I have been thinking about vMSC-s for some time now and I hate the idea of leaving 50% cluster memory resources free for fail over in case of data center failure. Why memory and not the CPU? In my 9 years of working with virtualization almost always the bottleneck has been memory. So I was thinking of different ways how to get more out of metro clusters. So I came up with following deployment scenario – mix test, development and production workloads in same cluster and abandon test and development workloads in case of site failure. NB! I have not tested this scenario – it is purely theoretical.
- Two data centers – let’s call them Site A and Site B.
- Six hosts with 512GB RAM – 3 in each data center. Let’s call them – host-a1, host-a2. host-a3, host-b1, host-b2 and host-b3.
- Two datastores for production machines that are available in both data centers. Let’s call them DS-A1-PROD and DS-B1-PROD
- Number of local datastores for test and development only available to local ESXi hosts within local data center. Let’s call them DS-A1-TEST, DS-A2-TEST, DS-B1-TEST and DS-B2-TEST.
- Workloads will be divided into four groups – Site A production, Site A test and dev, Site B production and Site B test and dev.
- “Site A production” will be allowed to consume 12% of cluster resources. Workload will be running in Site A.
- “Site A test and dev” will be allowed to consume 22% of cluster resources.

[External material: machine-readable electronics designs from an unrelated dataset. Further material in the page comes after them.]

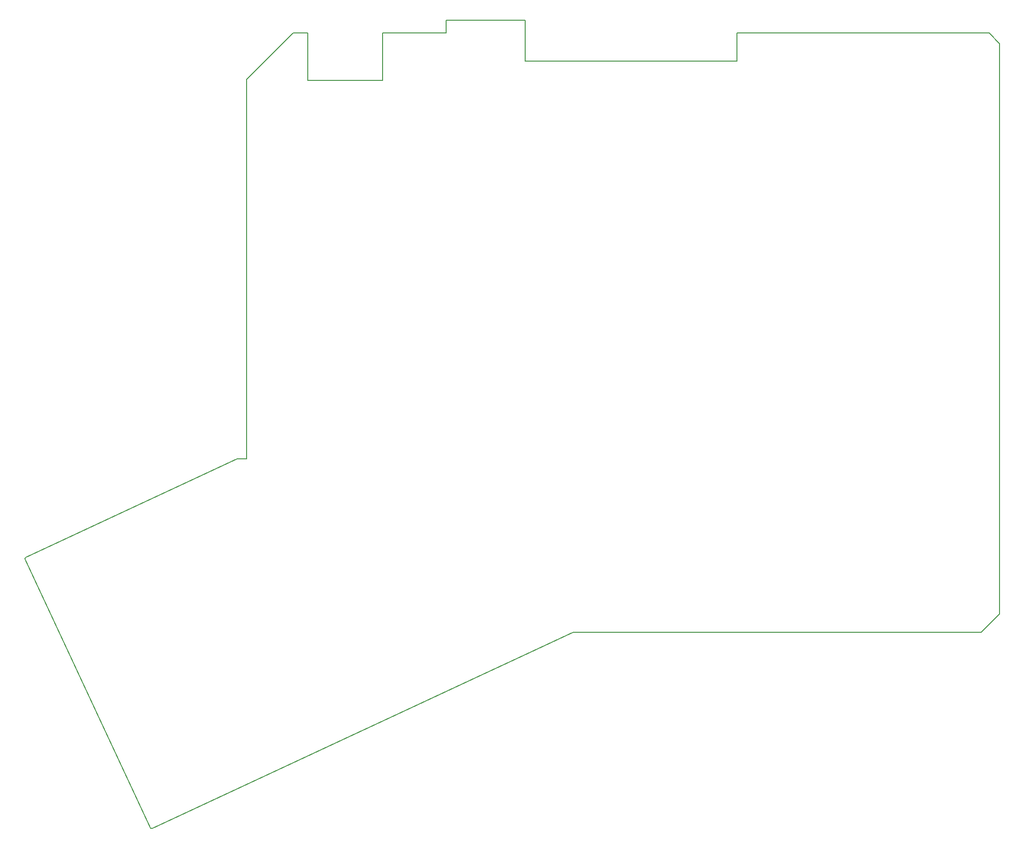
<source format=gm1>
G04 #@! TF.FileFunction,Profile,NP*
%FSLAX46Y46*%
G04 Gerber Fmt 4.6, Leading zero omitted, Abs format (unit mm)*
G04 Created by KiCad (PCBNEW (2015-07-17 BZR 5958)-product) date 8/7/2015 1:36:20 AM*
%MOMM*%
G01*
G04 APERTURE LIST*
%ADD10C,0.150000*%
%ADD11C,0.127000*%
G04 APERTURE END LIST*
D10*
D11*
X64135000Y-53340000D02*
X72517000Y-44958000D01*
X64135000Y-121666000D02*
X62484000Y-121666000D01*
X64135000Y-53340000D02*
X64135000Y-121666000D01*
X199644000Y-46863000D02*
X197739000Y-44958000D01*
X199644000Y-149606000D02*
X196342000Y-152908000D01*
X199644000Y-46863000D02*
X199644000Y-149606000D01*
X24257000Y-139700000D02*
X24384000Y-139446000D01*
X47244000Y-188214000D02*
X46863000Y-188214000D01*
X24257000Y-139700000D02*
X46863000Y-188214000D01*
X127127000Y-152908000D02*
X122936000Y-152908000D01*
X47244000Y-188214000D02*
X122936000Y-152908000D01*
X24384000Y-139446000D02*
X62484000Y-121666000D01*
X127127000Y-152908000D02*
X196342000Y-152908000D01*
X152400000Y-44958000D02*
X197739000Y-44958000D01*
X152400000Y-50038000D02*
X152400000Y-44958000D01*
X114300000Y-50038000D02*
X152400000Y-50038000D01*
X114300000Y-42672000D02*
X114300000Y-50038000D01*
X100076000Y-42672000D02*
X114300000Y-42672000D01*
X100076000Y-44958000D02*
X100076000Y-42672000D01*
X88646000Y-44958000D02*
X100076000Y-44958000D01*
X88646000Y-53467000D02*
X88646000Y-44958000D01*
X75184000Y-53467000D02*
X88646000Y-53467000D01*
X75184000Y-44958000D02*
X75184000Y-53467000D01*
X72517000Y-44958000D02*
X75184000Y-44958000D01*
M02*

</source>
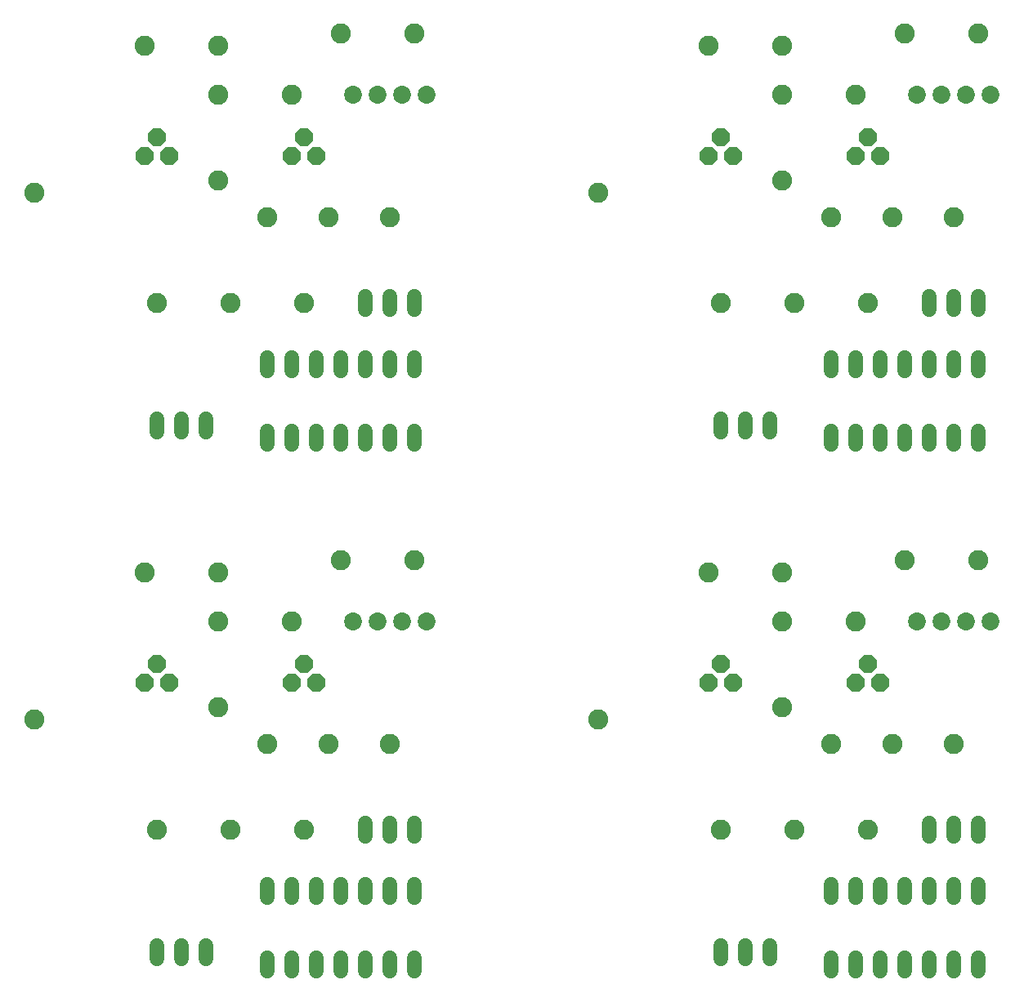
<source format=gts>
G75*
G70*
%OFA0B0*%
%FSLAX24Y24*%
%IPPOS*%
%LPD*%
%AMOC8*
5,1,8,0,0,1.08239X$1,22.5*
%
%ADD10C,0.0820*%
%ADD11C,0.0730*%
%ADD12C,0.0600*%
%ADD13OC8,0.0740*%
D10*
X010600Y009100D03*
X013600Y009100D03*
X016600Y009100D03*
X017600Y012600D03*
X020100Y012600D03*
X015100Y012600D03*
X013100Y014100D03*
X013100Y017600D03*
X013100Y019600D03*
X010100Y019600D03*
X016100Y017600D03*
X018100Y020100D03*
X021100Y020100D03*
X028600Y013600D03*
X033600Y009100D03*
X036600Y009100D03*
X039600Y009100D03*
X040600Y012600D03*
X043100Y012600D03*
X038100Y012600D03*
X036100Y014100D03*
X036100Y017600D03*
X036100Y019600D03*
X033100Y019600D03*
X039100Y017600D03*
X041100Y020100D03*
X044100Y020100D03*
X039600Y030600D03*
X036600Y030600D03*
X033600Y030600D03*
X038100Y034100D03*
X036100Y035600D03*
X036100Y039100D03*
X036100Y041100D03*
X033100Y041100D03*
X039100Y039100D03*
X041100Y041600D03*
X044100Y041600D03*
X043100Y034100D03*
X040600Y034100D03*
X028600Y035100D03*
X021100Y041600D03*
X018100Y041600D03*
X016100Y039100D03*
X013100Y039100D03*
X013100Y041100D03*
X010100Y041100D03*
X013100Y035600D03*
X015100Y034100D03*
X017600Y034100D03*
X020100Y034100D03*
X016600Y030600D03*
X013600Y030600D03*
X010600Y030600D03*
X005600Y035100D03*
X005600Y013600D03*
D11*
X018600Y017600D03*
X019600Y017600D03*
X020600Y017600D03*
X021600Y017600D03*
X041600Y017600D03*
X042600Y017600D03*
X043600Y017600D03*
X044600Y017600D03*
X044600Y039100D03*
X043600Y039100D03*
X042600Y039100D03*
X041600Y039100D03*
X021600Y039100D03*
X020600Y039100D03*
X019600Y039100D03*
X018600Y039100D03*
D12*
X010600Y004360D02*
X010600Y003840D01*
X011600Y003840D02*
X011600Y004360D01*
X012600Y004360D02*
X012600Y003840D01*
X015100Y003860D02*
X015100Y003340D01*
X016100Y003340D02*
X016100Y003860D01*
X017100Y003860D02*
X017100Y003340D01*
X018100Y003340D02*
X018100Y003860D01*
X019100Y003860D02*
X019100Y003340D01*
X020100Y003340D02*
X020100Y003860D01*
X021100Y003860D02*
X021100Y003340D01*
X021100Y006340D02*
X021100Y006860D01*
X020100Y006860D02*
X020100Y006340D01*
X019100Y006340D02*
X019100Y006860D01*
X018100Y006860D02*
X018100Y006340D01*
X017100Y006340D02*
X017100Y006860D01*
X016100Y006860D02*
X016100Y006340D01*
X015100Y006340D02*
X015100Y006860D01*
X019100Y008840D02*
X019100Y009360D01*
X020100Y009360D02*
X020100Y008840D01*
X021100Y008840D02*
X021100Y009360D01*
X033600Y004360D02*
X033600Y003840D01*
X034600Y003840D02*
X034600Y004360D01*
X035600Y004360D02*
X035600Y003840D01*
X038100Y003860D02*
X038100Y003340D01*
X039100Y003340D02*
X039100Y003860D01*
X040100Y003860D02*
X040100Y003340D01*
X041100Y003340D02*
X041100Y003860D01*
X042100Y003860D02*
X042100Y003340D01*
X043100Y003340D02*
X043100Y003860D01*
X044100Y003860D02*
X044100Y003340D01*
X044100Y006340D02*
X044100Y006860D01*
X043100Y006860D02*
X043100Y006340D01*
X042100Y006340D02*
X042100Y006860D01*
X041100Y006860D02*
X041100Y006340D01*
X040100Y006340D02*
X040100Y006860D01*
X039100Y006860D02*
X039100Y006340D01*
X038100Y006340D02*
X038100Y006860D01*
X042100Y008840D02*
X042100Y009360D01*
X043100Y009360D02*
X043100Y008840D01*
X044100Y008840D02*
X044100Y009360D01*
X044100Y024840D02*
X044100Y025360D01*
X043100Y025360D02*
X043100Y024840D01*
X042100Y024840D02*
X042100Y025360D01*
X041100Y025360D02*
X041100Y024840D01*
X040100Y024840D02*
X040100Y025360D01*
X039100Y025360D02*
X039100Y024840D01*
X038100Y024840D02*
X038100Y025360D01*
X035600Y025340D02*
X035600Y025860D01*
X034600Y025860D02*
X034600Y025340D01*
X033600Y025340D02*
X033600Y025860D01*
X038100Y027840D02*
X038100Y028360D01*
X039100Y028360D02*
X039100Y027840D01*
X040100Y027840D02*
X040100Y028360D01*
X041100Y028360D02*
X041100Y027840D01*
X042100Y027840D02*
X042100Y028360D01*
X043100Y028360D02*
X043100Y027840D01*
X044100Y027840D02*
X044100Y028360D01*
X044100Y030340D02*
X044100Y030860D01*
X043100Y030860D02*
X043100Y030340D01*
X042100Y030340D02*
X042100Y030860D01*
X021100Y030860D02*
X021100Y030340D01*
X020100Y030340D02*
X020100Y030860D01*
X019100Y030860D02*
X019100Y030340D01*
X019100Y028360D02*
X019100Y027840D01*
X018100Y027840D02*
X018100Y028360D01*
X017100Y028360D02*
X017100Y027840D01*
X016100Y027840D02*
X016100Y028360D01*
X015100Y028360D02*
X015100Y027840D01*
X012600Y025860D02*
X012600Y025340D01*
X011600Y025340D02*
X011600Y025860D01*
X010600Y025860D02*
X010600Y025340D01*
X015100Y025360D02*
X015100Y024840D01*
X016100Y024840D02*
X016100Y025360D01*
X017100Y025360D02*
X017100Y024840D01*
X018100Y024840D02*
X018100Y025360D01*
X019100Y025360D02*
X019100Y024840D01*
X020100Y024840D02*
X020100Y025360D01*
X021100Y025360D02*
X021100Y024840D01*
X021100Y027840D02*
X021100Y028360D01*
X020100Y028360D02*
X020100Y027840D01*
D13*
X017100Y036600D03*
X016600Y037350D03*
X016100Y036600D03*
X011100Y036600D03*
X010600Y037350D03*
X010100Y036600D03*
X010600Y015850D03*
X010100Y015100D03*
X011100Y015100D03*
X016100Y015100D03*
X016600Y015850D03*
X017100Y015100D03*
X033100Y015100D03*
X033600Y015850D03*
X034100Y015100D03*
X039100Y015100D03*
X039600Y015850D03*
X040100Y015100D03*
X040100Y036600D03*
X039600Y037350D03*
X039100Y036600D03*
X034100Y036600D03*
X033600Y037350D03*
X033100Y036600D03*
M02*

</source>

Workload will be running in Site A.
- “Site B production” will be allowed to consume 12% of cluster resources. Workload will be running in Site B.
- “Site B test and dev” will be allowed to consume 22% of cluster resources. Workload will be running in Site B.
- 68% of cluster memory resources will be consumed.
Site failure scenario
- Site A goes down.
- Workload “Site A production” will be restarted by VMware HA in Site B.
- Workload “Site A test and dev” will be be down until Site A is restored.
- 92% of the remaining cluster memory resources will be consumed
Site failure scenario for Site B is the same. Production workload will be restated in Site A and test/dev workload will be unavailable until site B is restored.
With this type of scenario it is possible to push the metro cluster memory usage from usual 50% to 68%. Thinking back to this the site “local” workload doesn’t have to be always test or development. It can also be production workload that does not require site fail over. Multi-instance workloads like web front-end servers, Active Directory servers, terminal servers, etc. Although I only used memory as a resource now you should not forget the CPU resources.
As my experience with metro clusters is mostly theoretical I would appreciate if someone with real experience would comment this.